Now, the interface temperature can be lowered by 44, allowing the engineer to start the pulse again.

Chainer says stacking 3D chips with dielectric cooling can also overcome Moore's law's miniaturization limit.


When cooling a 3D chip stack with an insulating dielectric fluid, the dielectric fluid boils into steam and extracts heat from a 50-micron stack spaced 100 microns apart, allowing bare metal through holes to run between the chips, forming interconnections like water coolers without short-circuiting.

"We are living in the most exciting moment of computer innovation," he says, "as the ingenuity of engineers overcomes the limitations of Moore's law that were once thought insurmountable."


Through the water cooling system, IBM was able to eliminate the need for air conditioning in data centers.

But the insulated dielectric steam system developed for the ICECool project also eliminates the need for coolers (top right) and cooling towers (top left)

Before deciding to use Honeywell's Solstice Ze r-1234ze, IBM evaluated a dozen refrigerants because refrigerants are liquid at room temperature but evaporate at normal chip temperatures (up to 85 or 185) and extract heat as they do so.

Because refrigerants return to their liquid state at room temperature, there is no need for compressors like those used in traditional refrigerators.

In contrast, Solstice Ze r-1234ze requires only the guidance of a copper tube coil, similar to an alcohol distiller or a car heat pipe, to return the liquid form across or between the chips.

Honeywell refrigerants are also dielectric, so they can be pumped between chips without the need for metal element insulation, including silicon perforation (TSV).

Microfluidic channels can be executed via a single chip, covering all 3D stacked chips.

The best use of a noncorrosive refrigerant on a 3D stack is to whiten the CMOS chip to a thickness of 50 microns, leaving a gap of 100 microns between them.

A hollow rectangular spacer around the edge contains the refrigerant in the stack, with joints on each side pumping in liquid on one side and removing its steam on the other.

The steam then passes through the still, allowing the refrigerant to return to liquid form for pumping back into the chip stack.

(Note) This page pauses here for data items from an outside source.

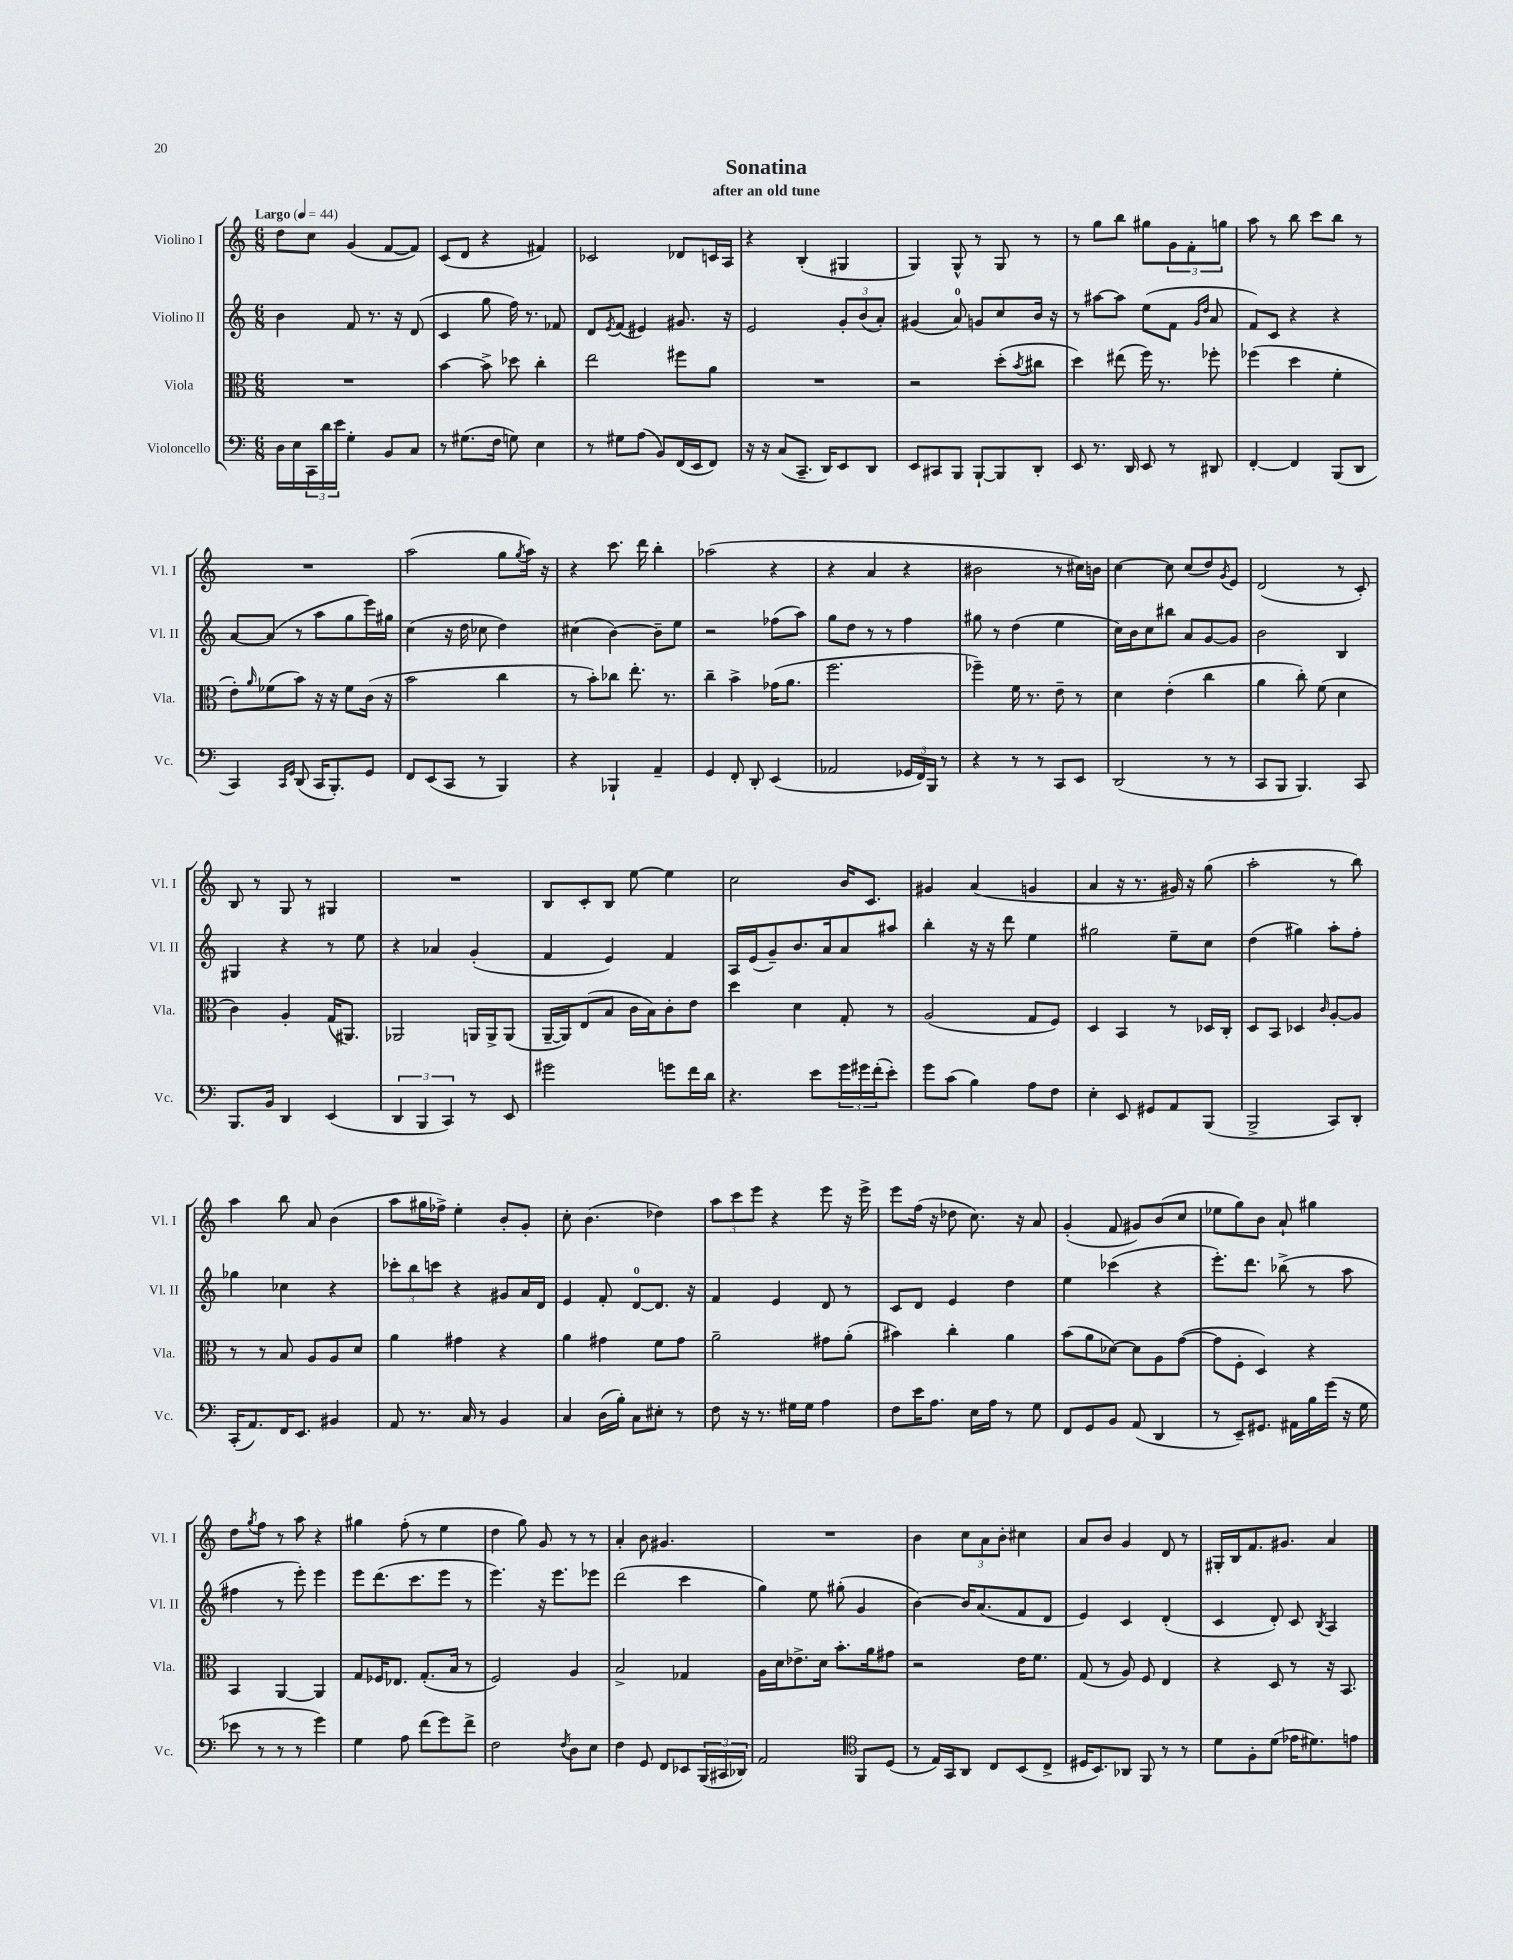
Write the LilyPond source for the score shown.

\header { title = "Sonatina" subtitle = "after an old tune" }
<<
\new StaffGroup <<
\new Staff = "s0" \with { instrumentName = "Violino I" shortInstrumentName = "Vl. I" } {
    \clef treble \key c \major \numericTimeSignature \time 6/8 \tempo "Largo" 4 = 44
    d''8 c''8 g'4( f'8~ f'8) |
    c'8( d'8 r4 fis'4) |
    ces'2 des'8 c'16 a16 |
    r4 b4-.( gis4 |
    g4) g8-^ r8 g8 r8 |
    r8 g''8 b''8 gis''8 \tuplet 3/2 { g'8 f'8-. g''8 } |
    a''8 r8 b''8 c'''8 b''8 r8 |
    R2. |
    a''2( g''8 \acciaccatura { g''8 } a''16) r16 |
    r4 c'''8. d'''16 b''4-. |
    aes''2( r4 |
    r4 a'4 r4 |
    bis'2 r8 cis''16) b'16 |
    c''4~ c''8 c''8( d''8) \acciaccatura { g'8 } e'8 |
    d'2( r8 c'8-.) |
    b8 r8 g8 r8 gis4 |
    R2. |
    b8 c'8-. b8 e''8~ e''4 |
    c''2 b'16 c'8. |
    gis'4 a'4( g'4 |
    a'4 r16 r8. gis'16) r16 g''8( |
    a''2-. r8 b''8) |
    a''4 b''8 a'8 b'4( |
    a''8 gis''16 fes''16->) e''4-. b'8-. g'8-. |
    c''8-. b'4.( des''4) |
    \tuplet 3/2 { a''8 c'''8 e'''8 } r4 e'''8 r16 e'''16-> |
    e'''8 f''16( r16 des''8 c''8.) r16 a'8 |
    g'4-.( f'8 gis'8) b'8( c''8 |
    ees''8 g''8) b'8 a'8-! gis''4 |
    d''8 \acciaccatura { g''8 } f''8 r8 a''8 r4 |
    gis''4 f''8-.( r8 e''4 |
    d''4 g''8) g'8 r8 r8 |
    a'4-. b'8 gis'4. |
    R2. |
    b'4 \tuplet 3/2 { c''8 a'8 b'8-. } cis''4 |
    a'8 b'8 g'4 d'8 r8 |
    gis16-. b16 f'8. gis'8. a'4 \bar "|." |
}
\new Staff = "s1" \with { instrumentName = "Violino II" shortInstrumentName = "Vl. II" } {
    \clef treble \key c \major \numericTimeSignature \time 6/8
    b'4 f'8 r8. r16 d'8( |
    c'4 g''8 f''16) r8. fes'8 |
    d'8 \acciaccatura { e'8 } f'8( eis'4) gis'8. r16 |
    e'2 \tuplet 3/2 { g'8-. b'8( a'8-.) } |
    gis'4( a'8-0) g'8 c''8 b'16 r16 |
    r8 ais''8~ ais''8 e''8( f'8 \grace { g'16 d''16 } a'8 |
    f'8) c'8 r4 r4 |
    a'8~ a'8( r8 a''8 g''8 e'''16) gis''16 |
    c''4( r16 d''16 ces''8 d''4) |
    cis''4( b'4~) b'8-- e''8 |
    r2 fes''8( a''8) |
    g''8 d''8 r8 r8 f''4 |
    gis''8 r8 d''4( e''4 |
    c''16) b'16 c''8 bis''8 a'8 g'8~ g'8 |
    b'2 b4 |
    gis4 r4 r8 e''8 |
    r4 aes'4 g'4-.( |
    f'4 e'4) f'4 |
    a16 e'16( g'8--) b'8. a'16 a'8 ais''8 |
    b''4-. r16 r16 d'''8 e''4 |
    gis''2 e''8-- c''8 |
    d''4( gis''4) a''8-. f''8-. |
    ges''4 ces''4 r4 |
    \tuplet 3/2 { ces'''8-. b''8 c'''8 } r4 gis'8 a'16 d'16 |
    e'4 f'8-. d'8-0~ d'8. r16 |
    f'4 e'4 d'8 r8 |
    c'8 d'8 e'4 d''4 |
    e''4 ces'''4( r4 |
    e'''8.-.) d'''8. bes''8->( r8 a''8 |
    fis''4 r8 e'''8-.) e'''4 |
    e'''8 d'''8.( c'''8. e'''8 r8 |
    e'''4.) r16 e'''8. ees'''8 |
    d'''2( c'''4 |
    g''4) e''8 gis''8-.( g'4 |
    b'4~) b'16 a'8.( f'8 d'8 |
    e'4) c'4 d'4-.( |
    c'4 d'8-.) c'8 \acciaccatura { b8 } a4 \bar "|." |
}
\new Staff = "s2" \with { instrumentName = "Viola" shortInstrumentName = "Vla." } {
    \clef alto \key c \major \numericTimeSignature \time 6/8
    R2. |
    b'4~ b'8-> des''8 c''4-. |
    e''2 fis''8 a'8 |
    R2. |
    r2 d''8-.( \acciaccatura { b'8 } cis''8 |
    d''4) eis''8( f''16) r8. fes''8-. |
    fes''4( d''4 f'4-. |
    e'8-.) \grace { a'16 } fes'8( b'8) r16 r16 fes'8 c'16( r16 |
    b'2 c''4 |
    r8 b'8-.) ces''8 e''8.-. r8. |
    c''4-- b'4-> ges'16( a'8. |
    f''2. |
    fes''4--) f'16 r8. e'8-- r8 |
    d'4 e'4-.( c''4 |
    a'4 c''8-.) f'8( d'4 |
    c'4) a4-. g16( ais,8.) |
    aes,2 a,16 a,16-> a,8( |
    a,16~-- a,16) e8( b8 c'16 b16) c'8-. e'8 |
    d''4 d'4 g8-. r8 |
    a2( g8 f8) |
    d4 b,4 r8 des16 c16-. |
    d8 b,8 des4 \grace { c'16 } a8~-. a8 |
    r8 r8 b8 a8 a8 d'8 |
    a'4 gis'4 r4 |
    a'4 gis'4 f'8 gis'8 |
    a'2-- gis'8 a'8-.( |
    bis'4) c''4-. a'4 |
    b'8( a'8 des'8~) des'8 a8 g'8~( |
    g'8 f8-. d4) r4 |
    b,4 a,4~ a,4 |
    g8 fes16 ees8. g8.-.( b16 r8 |
    f2) a4 |
    b2-> ges4 |
    a16 d'16 ees'8.-> d'16 b'8.-. a'16 gis'8 |
    r2 e'16 f'8. |
    g8( r8 a8) f8 e4 |
    r4 d8 r8 r16 b,8. \bar "|." |
}
\new Staff = "s3" \with { instrumentName = "Violoncello" shortInstrumentName = "Vc." } {
    \clef bass \key c \major \numericTimeSignature \time 6/8
    d16 e16 \tuplet 3/2 { c,16 d'16 e'16 } g4-. b,8 c8 |
    r8 gis8.( f16 g8) e4 |
    r8 gis8 a8( b,8) f,16( e,16 f,8) |
    r16 r16 c8( c,8.-- d,16) e,8 d,8 |
    e,8 cis,8 b,,8 b,,8~-! b,,8 d,8-. |
    e,8 r8. d,16 e,8 r8 dis,8 |
    f,4~-. f,4 b,,8( d,8 |
    c,4) \grace { c,16 g,16 } d,8( c,16 b,,8.-.) g,8 |
    f,8 e,8( c,8 r8 b,,4) |
    r4 bes,,4-! a,4-- |
    g,4 f,8-. d,8-. e,4( |
    aes,2 \tuplet 3/2 { ges,16 f,16) b,,16 } r8 |
    r4 r8 r8 c,8 e,8 |
    d,2( r8 r8 |
    c,8 b,,8 b,,4.) c,8 |
    b,,8. b,16 d,4 e,4( |
    \tuplet 3/2 { d,4 b,,4 c,4) } r8 e,8 |
    gis'2 g'8 f'16 d'16 |
    r4. e'8 \tuplet 3/2 { g'16 gis'16 f'16-.( } e'8-.) |
    g'8 c'8( b4) a8 f8 |
    e4-. e,8 gis,8 a,8 b,,8( |
    b,,2-> c,8) d,8-. |
    c,16-.( a,8.) f,16 e,8. bis,4 |
    a,8 r8. c16 r8 b,4 |
    c4 d16( b16-.) c8 eis8-. r8 |
    f8 r16 r8. gis16 gis16 a4 |
    f8 e'16 a8. e16 a16 r8 g8 |
    f,8 g,8 b,8 a,8( d,4 |
    r8 e,8--) gis,8. ais,16 b16 g'16( r16 g16 |
    ees'8 r8 r8 r8 g'4) |
    g4 a8 f'8( g'8) f'8-> |
    f2 \acciaccatura { f8 } d8 e8 |
    f4 g,8 f,8 ees,8 \tuplet 3/2 { b,,16( cis,16 des,16) } |
    a,2 \clef tenor f,8 d8( |
    r8 e16) g,16 a,8 c8 b,8( c8-> |
    dis16 b,8.) aes,8 f,8 r8 r8 |
    d'8 f8-. d'8( ees'16 dis'8.) e'8 \bar "|." |
}
>>
>>
\layout { \context { \Score \remove "Bar_number_engraver" } }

"We expect manufacturers of green refrigerants like Honeywell and 3M to research and produce customized formulations for the semiconductor industry, but Solstice r-1234ze is the best product we can find," says Chainer.

While IBM and Georgia Tech focus on high-performance commercial computers under the ICECool program, companies like Raytheon and Boeing produce solutions that can be used to cool radar devices and other uhf devices in defense applications.

DARPA's program achieved its goal in about four years.

Now IBM, Raytheon and Boeing are transferring technology from their research LABS to manufacturing.

These technologies are expected to be available in commercial products and military equipment as soon as 2018.


If you have any questions about the chip stack system, we can provide professional technical support and services.

The development of new products can be applied to our company for the chip stack of new products. Our 3D chip stack system, chip stack system and high vacuum furnace have solved the problem of 3D packaging for many companies.